Supplied passage:
The bone MRI was more sensitive than 18F-DOPA PET in detecting bone metastases: it detected more lesions per region and also bone metastases, not identified at all by 18F-DOPA PET. Also Kauhanen et al. (11) state that MRI is indeed very sensitive, even though in his study it had the highest rate of false positive results, especially in the neck region.

It is important to underline that up to now, the best –and often only- curative options are reserved for patients with local recurrences and/or local metastases, as these only need reoperation. In this respect, it is crucial to detect metastatic disease at the early locoregional stage, where reoperation with curative purpose can be planned (17). With these patients, as with virtually any other patients too, imaging modalities cannot yet offer a gold standard; we still have to rely more on the biochemical relapse.

Yet, Modigliani et al. (5) found out that survival rate of MTC patients appears better than expected even in non-cured patients. Also van Heerden et al. (19) only advocate actively non-invasive pursuing of MTC localizations to identify resectable disease; they also state that truly occult disease does exist, even if it is very rare. In fact, not in every patient, hypercalcitoninemia is resolved by re-operation. However, even with persistent elevated calcitonin levels, these patients have a rather good 10-year survival rate (15). Finally, van Heerden and his group also confirmed the good overall course of patients who are treated conservatively. Thus, the question remains whether 18F-DOPA PET or any other full body scan is indeed relevant in the management of patients. The definite proof of metastases might frighten more than assure a patient if there is still no curative option. In fact, up to now, patients with distant metastases may be offered systemic therapy with possible surgery mostly for palliative intent (17); in most of these cases, operations are still experimental. Chemotherapy does not play an important role so far. Indeed, in our patient population only one underwent chemotherapy.

In our patient population (39 patients, 64 scans) we found a sensitivity of 79% and a specificity of 80% for 18F-DOPA PET according to the calcitonin cut-off of 150 pg/ml proposed by the ATA. Of all the PET scans that were performed at a basal calcitonin level below 150 pg/ml, 7% were true positive. Astonishingly, 24% of all PET scans performed at a calcitonin level above 150 pg/ml were false negative. Focusing on the neck region, 18F-DOPA PET has an important number of false negatives (4 cases), which is relatively high given the fact that local recurrences can be easily reoperated; US did perform quite good, with only one false negative result. CT found more positive lesions per patient and in 7 cases per region: 2 out of these were false positives and the remaining 5 could not be confirmed. MRI showed to have a higher sensitivity in detecting bone metastases in comparison to 18F-DOPA PET.

Entries drawn from a collection:
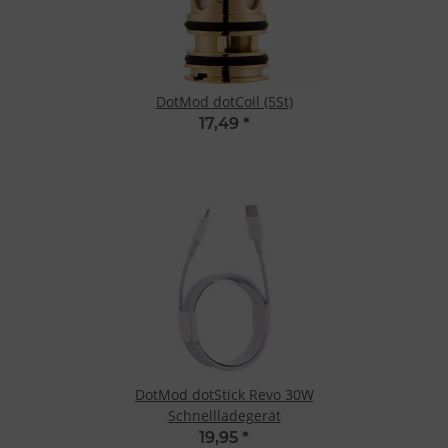
DotMod dotCoil (5St)
17,49
*
DotMod dotStick Revo 30W
Schnellladegerät
19,95
*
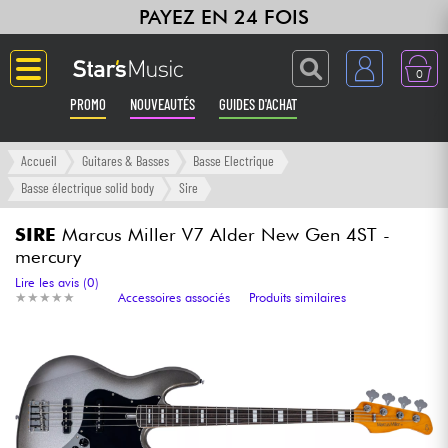
PAYEZ EN 24 FOIS
0
PROMO
NOUVEAUTÉS
GUIDES D'ACHAT
Langue
Accueil
Guitares & Basses
Basse Electrique
Basse électrique solid body
Sire
Guitares & Basses
SIRE
Marcus Miller V7 Alder New Gen 4ST -
mercury
Amplis & Effets
Lire les avis (0)
★
★
★
★
★
★
★
★
★
★
Accessoires associés
Produits similaires
Claviers & Pianos
Synthés & Sampleurs
Home Studio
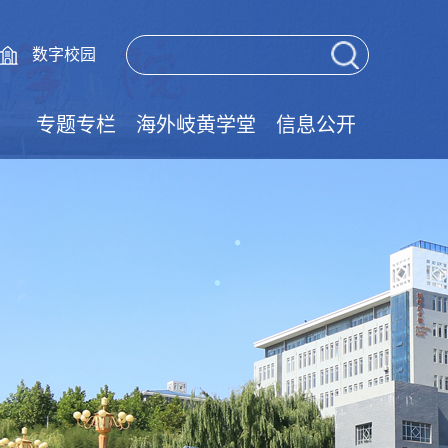
数字校园
专题专栏
海外岐黄学堂
信息公开
党的二十届四中全会精神学习专栏
党的二十届三中全会精神学习专栏
树立和践行正确政绩观学习教育
大中小学思政一体化
清廉学校建设专栏
技能成才强国有我
实验室安全教育
师德师风建设
国家安全教育
网络安全宣传
学风建设专栏
国家宪法日
职教活动周
就业促进周
法律宣传栏
民法典专栏
学习典型
廉政文化
语言文字
文明创建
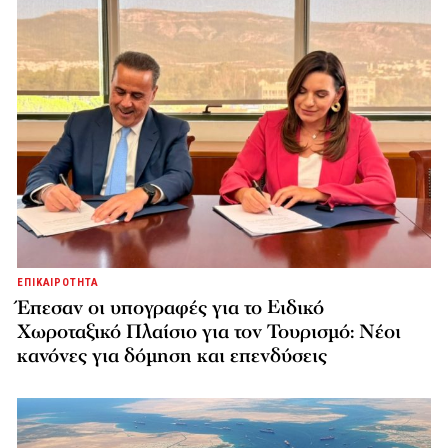
ΕΠΙΚΑΙΡΟΤΗΤΑ
Έπεσαν οι υπογραφές για το Ειδικό
Χωροταξικό Πλαίσιο για τον Τουρισμό: Νέοι
κανόνες για δόμηση και επενδύσεις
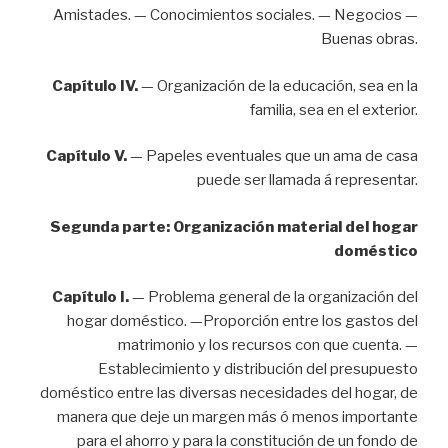
Amistades. — Conocimientos sociales. — Negocios —
Buenas obras.
Capítulo IV.
— Organización de la educación, sea en la
familia, sea en el exterior.
Capítulo V.
— Papeles eventuales que un ama de casa
puede ser llamada á representar.
Segunda parte: Organización material del hogar
doméstico
Capítulo I.
— Problema general de la organización del
hogar doméstico. —Proporción entre los gastos del
matrimonio y los recursos con que cuenta. —
Establecimiento y distribución del presupuesto
doméstico entre las diversas necesidades del hogar, de
manera que deje un margen más ó menos importante
para el ahorro y para la constitución de un fondo de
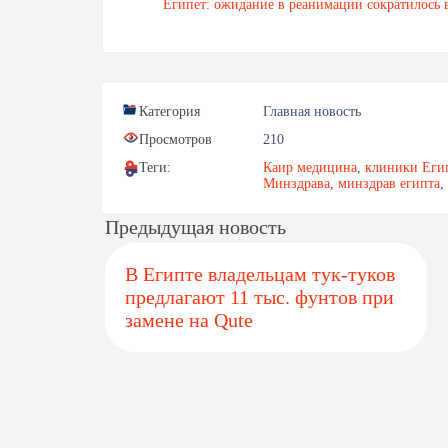
Египет: ожидание в реанимации сократилось 
Категория
Главная новость
Просмотров
210
Теги:
Каир медицина
,
клиники Еги
Минздрава
,
минздрав египта
,
Предыдущая новость
В Египте владельцам тук-туков
предлагают 11 тыс. фунтов при
замене на Qute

Directions:
1. Transcribe part of the 18F-DOPA PET passage word for word, beginning at the words "It is important" and stopping after "the biochemical relapse.".
2. Go on with the passage on 18F-DOPA PET from its final sentence.
The items are not needed for any of this work.

Responses by task:
1.
It is important to underline that up to now, the best –and often only- curative options are reserved for patients with local recurrences and/or local metastases, as these only need reoperation. In this respect, it is crucial to detect metastatic disease at the early locoregional stage, where reoperation with curative purpose can be planned (17). With these patients, as with virtually any other patients too, imaging modalities cannot yet offer a gold standard; we still have to rely more on the biochemical relapse.

2.
Our study contains several limitations due to its retrospective character. Regarding the laboratory work up, we lack CEA levels, calcitonin doubling times and pentagastrin stimulation tests. Moreover, we do not possess the complete history of the patients. For this rare tumor entity a large patient population should be analyzed for statistical analysis; nonetheless, it is relatively large in comparison with the other studies. Assuming that local MTC recurrences and/or their metastases are present as soon as the basal calcitonin is detectable (>2 pg/ml), the definition itself of “true negative” is controversial, but necessary for a subsequent morphological evaluation. Our gold-standard were histological findings and/or imaging follow-ups. Naturally, histological proof is the most precise tool, however it is not always practicable.

In conclusion, we cannot confirm the calcitonin cut-off proposed by the ATA (150 pg/ml) for detecting MTC recurrences, as true positive imaging results are found beneath this value, but contemporaneously we cannot state that 18F-DOPA PET has a very good sensitivity in the detection of MTC recurrences. For the neck region 18F-DOPA PET and US have similar results. 18F-DOPA PET in combination with CT (18F-DOPA PET/CT) is the best imaging modality for whole-body tumor detection. Bone metastases are best detected by MRI.